Why Traditional Health Strategies Will Fail in the Face of Regulatory Uncertainty –

What You Should Know: 

Deloitte’s 2026 US Health Care Outlook reveals a dangerous disconnect: while nearly 70% of health executives expect to outperform competitors next year, the “traditional playbook” of market expansion and cost-cutting is no longer sufficient. 

– Amid rising regulatory uncertainty and financial pressure, the report identifies three mandatory pivots for survival: empowering consumer health with digital experiences, scaling generative and agentic AI across operations, and forging cross-industry alliances. Leaders who fail to embrace these transformational shifts risk falling behind in a rapidly evolving landscape.

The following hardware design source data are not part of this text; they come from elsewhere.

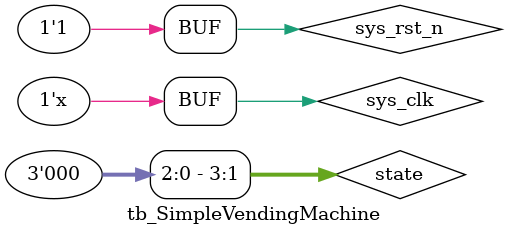
<source format=v>
`timescale 1ns/1ns

module tb_SimpleVendingMachine();
//reg define
reg sys_clk ;
reg sys_rst_n ;
reg [1:0] i_money ;

//wire define
wire o_cola;
wire o_change;

//Init inputs
initial begin
    sys_clk = 1'b1;
    sys_rst_n <= 1'b0;
    #20 // pre-rst
    sys_rst_n <= 1'b1;
end

//Simulate system clock (50M Hz)
    always #10 sys_clk = ~sys_clk;

    always begin
        #500 sys_rst_n = 1'b0; //reset
        #20 sys_rst_n = 1'b1; //release reset
    end
	 
//Generate the random input
    always@(posedge sys_clk or negedge sys_rst_n)
    if(sys_rst_n == 1'b0)
        i_money <= 2'b0;
    else
        i_money <= {$random} % 3;
//Take remainder, generate non-negative random number 0, 1, 2

//------------------------------------------------------------
//Get the internal variables of the instance "simple_fsm_inst"
    wire [3:0] state = SimpleVendingMachine_inst.state;
//-------------------------------------------------------------


//------------------------SimpleVendingMachine_inst------------------------
SimpleVendingMachine SimpleVendingMachine_inst(
    .sys_clk (sys_clk), //input sys_clk
    .sys_rst_n (sys_rst_n), //input sys_rst_n
    .i_money (i_money), //input coin

    .o_cola (o_cola), //output cola
    .o_change (o_change) //output change
);
endmodule
</source>
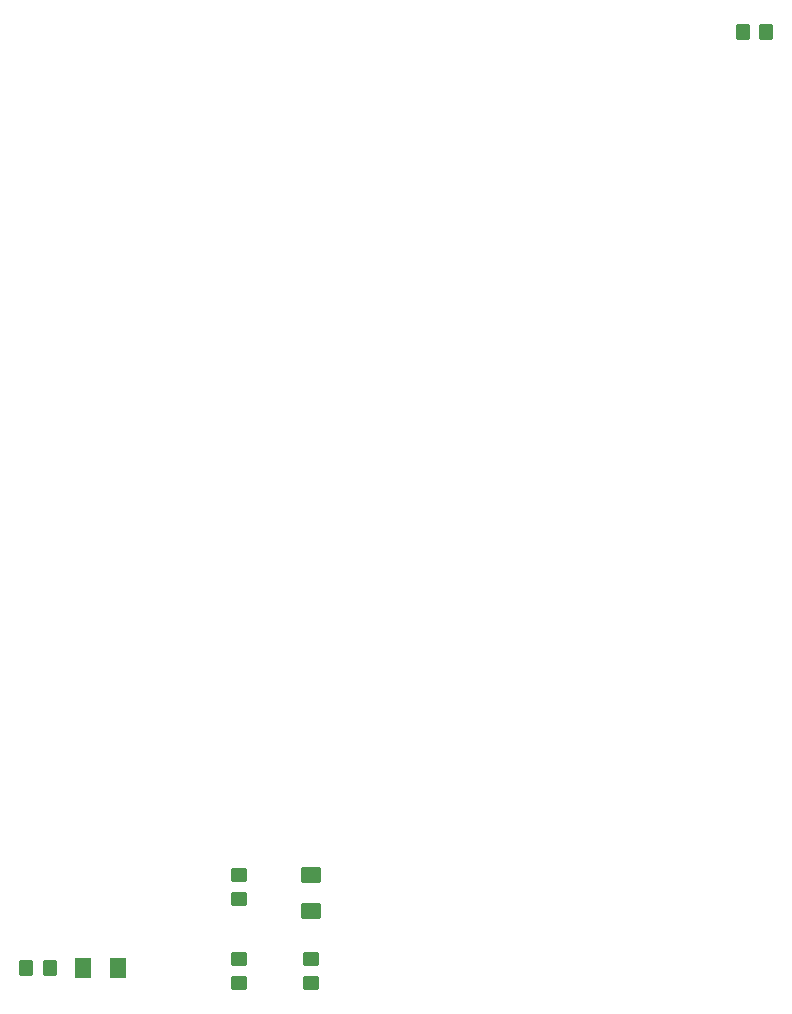
<source format=gtp>
G04 #@! TF.GenerationSoftware,KiCad,Pcbnew,7.0.1*
G04 #@! TF.CreationDate,2023-04-08T17:38:13-04:00*
G04 #@! TF.ProjectId,Input,496e7075-742e-46b6-9963-61645f706362,rev?*
G04 #@! TF.SameCoordinates,Original*
G04 #@! TF.FileFunction,Paste,Top*
G04 #@! TF.FilePolarity,Positive*
%FSLAX46Y46*%
G04 Gerber Fmt 4.6, Leading zero omitted, Abs format (unit mm)*
G04 Created by KiCad (PCBNEW 7.0.1) date 2023-04-08 17:38:13*
%MOMM*%
%LPD*%
G01*
G04 APERTURE LIST*
G04 Aperture macros list*
%AMRoundRect*
0 Rectangle with rounded corners*
0 $1 Rounding radius*
0 $2 $3 $4 $5 $6 $7 $8 $9 X,Y pos of 4 corners*
0 Add a 4 corners polygon primitive as box body*
4,1,4,$2,$3,$4,$5,$6,$7,$8,$9,$2,$3,0*
0 Add four circle primitives for the rounded corners*
1,1,$1+$1,$2,$3*
1,1,$1+$1,$4,$5*
1,1,$1+$1,$6,$7*
1,1,$1+$1,$8,$9*
0 Add four rect primitives between the rounded corners*
20,1,$1+$1,$2,$3,$4,$5,0*
20,1,$1+$1,$4,$5,$6,$7,0*
20,1,$1+$1,$6,$7,$8,$9,0*
20,1,$1+$1,$8,$9,$2,$3,0*%
G04 Aperture macros list end*
%ADD10RoundRect,0.250001X-0.462499X-0.624999X0.462499X-0.624999X0.462499X0.624999X-0.462499X0.624999X0*%
%ADD11RoundRect,0.250000X0.450000X-0.350000X0.450000X0.350000X-0.450000X0.350000X-0.450000X-0.350000X0*%
%ADD12RoundRect,0.250000X-0.450000X0.350000X-0.450000X-0.350000X0.450000X-0.350000X0.450000X0.350000X0*%
%ADD13RoundRect,0.250001X0.624999X-0.462499X0.624999X0.462499X-0.624999X0.462499X-0.624999X-0.462499X0*%
%ADD14RoundRect,0.250000X-0.350000X-0.450000X0.350000X-0.450000X0.350000X0.450000X-0.350000X0.450000X0*%
G04 APERTURE END LIST*
D10*
X108250500Y-141618000D03*
X111225500Y-141618000D03*
D11*
X127508000Y-142859000D03*
X127508000Y-140859000D03*
D12*
X121412000Y-133747000D03*
X121412000Y-135747000D03*
D13*
X127508000Y-136742500D03*
X127508000Y-133767500D03*
D14*
X164100000Y-62357000D03*
X166100000Y-62357000D03*
D12*
X121412000Y-140859000D03*
X121412000Y-142859000D03*
D14*
X103404000Y-141618000D03*
X105404000Y-141618000D03*
M02*

</source>
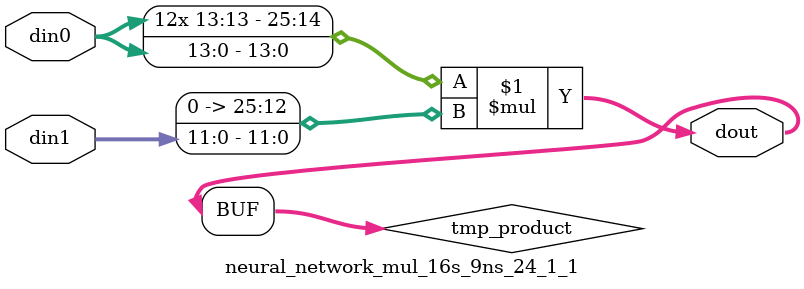
<source format=v>

`timescale 1 ns / 1 ps

  module neural_network_mul_16s_9ns_24_1_1(din0, din1, dout);
parameter ID = 1;
parameter NUM_STAGE = 0;
parameter din0_WIDTH = 14;
parameter din1_WIDTH = 12;
parameter dout_WIDTH = 26;

input [din0_WIDTH - 1 : 0] din0; 
input [din1_WIDTH - 1 : 0] din1; 
output [dout_WIDTH - 1 : 0] dout;

wire signed [dout_WIDTH - 1 : 0] tmp_product;












assign tmp_product = $signed(din0) * $signed({1'b0, din1});









assign dout = tmp_product;







endmodule

</source>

Why 2026 Will Break the Traditional Healthcare Playbook

For decades, the path to success in American healthcare was relatively linear: acquire more facilities, negotiate better rates, and incrementally improve efficiency. But according to Deloitte’s 2026 US Health Care Outlook, that road has reached a dead end.

In a survey of 120 C-suite executives across major health systems and plans, a paradox emerged. More than two-thirds of leaders expect their organizations to outperform the competition in 2026. Yet, the strategies they plan to use—expanding market share and minimizing revenue loss—are fundamentally misaligned with the tsunami of industry uncertainty currently building.

The report serves as a wake-up call: tinkering with the status quo is no longer a viable strategy. With 43% of leaders reporting uncertainty about the industry’s near-term outlook (a sharp jump from 28% last year), the margin for error has vanished.

Strategy 1: The Digital Consumer is No Longer Optional

The first pillar of Deloitte’s recommended pivot is a radical commitment to digital consumer empowerment. The days of viewing patients as passive recipients of care are over.

With affordability pressures citing as a top concern by 26% of executives, consumers are increasingly shopping for care, delaying visits, or demanding more convenient, tech-enabled options. The report argues that long-term resilience requires meeting these consumers where they live—on their phones. This means moving beyond basic patient portals to create immersive digital experiences that rival retail and banking sectors.

Strategy 2: Scaling AI from “Pilot” to “Production”

Perhaps the most critical technological imperative in the report is the shift regarding Artificial Intelligence. For the past two years, Generative AI has been a sandbox experiment for many systems. In 2026, it must become the engine room.

Deloitte identifies “Scaling generative AI and agentic AI” as a non-negotiable strategy for modernizing operations. Agentic AI—systems capable of taking autonomous actions to achieve goals—represents the next frontier. By automating complex administrative workflows, coding, and even clinical support tasks, health systems can finally break the cost curve that has threatened their margins for a decade.

Strategy 3: The Era of Unlikely Alliances

The final strategy challenges the insular nature of the healthcare industry. Deloitte urges leaders to “join forces with other industries to unlock innovation.”

We are already seeing the early signals of this trend, with retail giants, tech behemoths, and telecom companies entering the care delivery space. For traditional providers and payers, the choice is binary: compete with these agile new entrants or partner with them to unlock new value streams. Whether it’s leveraging a tech partner for better data analytics or a retail partner for community access points, the report suggests that the most successful health organizations of 2026 will be part of broader, cross-sector ecosystems.